Stehbens WE. Department of Pathology and Molecular Medicine,
Wellington School of Medicine, Wellington, New Zealand.
Early development of the hypercholesterolemic/lipid hypothesis
of atherosclerosis was based on false premises including fallacious
national mortality rates and misrepresentation of the vascular lesions
in cholesterol-overfed animals and monogenic hypercholesterolemias
(MH). Nonspecific coronary heart disease (CHD) was inappropriately
used as a surrogate of atherosclerosis, unmeasured and unseen. Causality
was assumed and implied by classifying statistical correlates of
CHD as atherogenic risk factors. These faults were compounded by
methodological errors, pooling of all causes of CHD, a large clinical
diagnostic error, biased age selection of cohorts leading to confounding
by age and MH, and emphasis on population and cohort mean values
which conceal heterogeneity within cohorts and are inapplicable
to individuals.
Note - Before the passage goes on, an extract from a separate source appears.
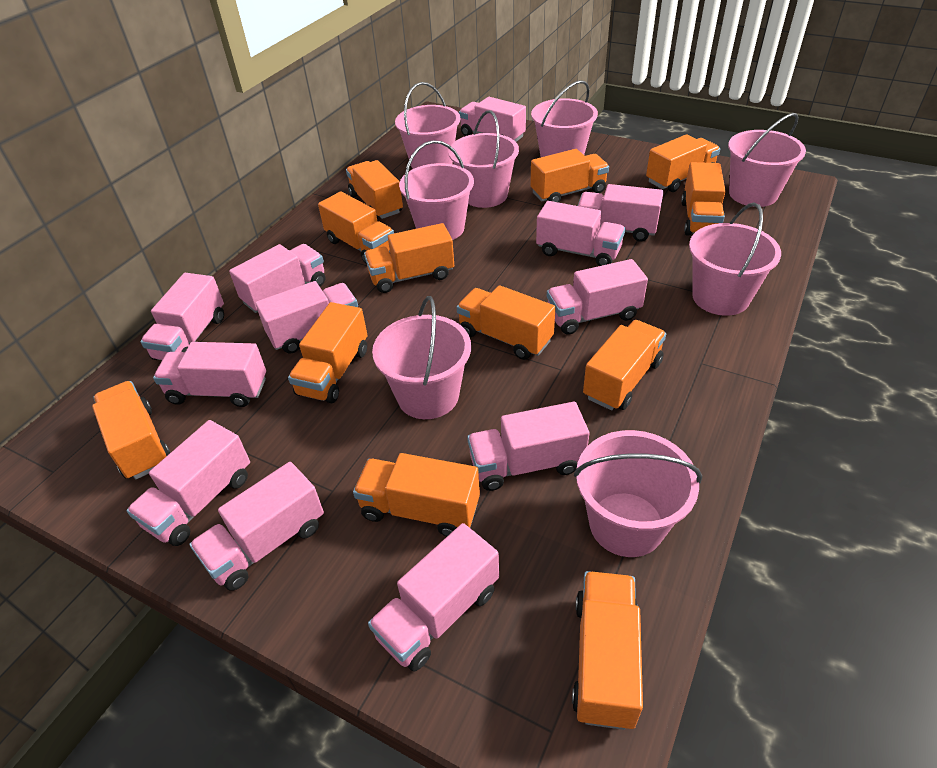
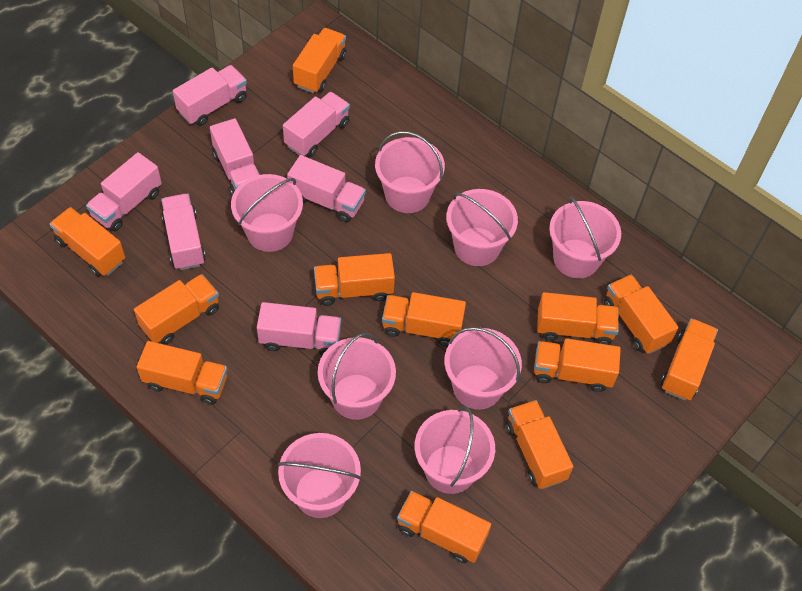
pink truck: [127,420,250,546] [140,273,224,360] [153,342,266,407] [189,462,324,591] [229,244,326,313] [255,281,358,354] [368,523,499,671] [459,97,526,142] [467,402,589,491] [536,201,625,266] [547,259,648,335] [578,184,664,242] = 12 -> [86,152,162,231] [161,194,206,270] [173,65,247,126] [210,118,260,196] [257,302,341,356] [283,92,350,157] [287,155,366,222] = 7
Overzealous investigators neglected to review the
premises and relevant pathology on which the hypothesis was based
or to reconcile valid criticisms, inconsistencies, and invalidation
of CHD epidemiology by pathological, experimental, and iatrogenic
evidence. Statistical data, pertaining to CHD but with no scientific
applicability to atherosclerosis, progressively imparted to readers
a misleading perception of the relationship of serum cholesterol
to CHD. Concurrently the statistical serum cholesterol range was
unjustifiably abandoned. The evidence establishes that the lipid
hypothesis of atherosclerosis lacks scientific basis.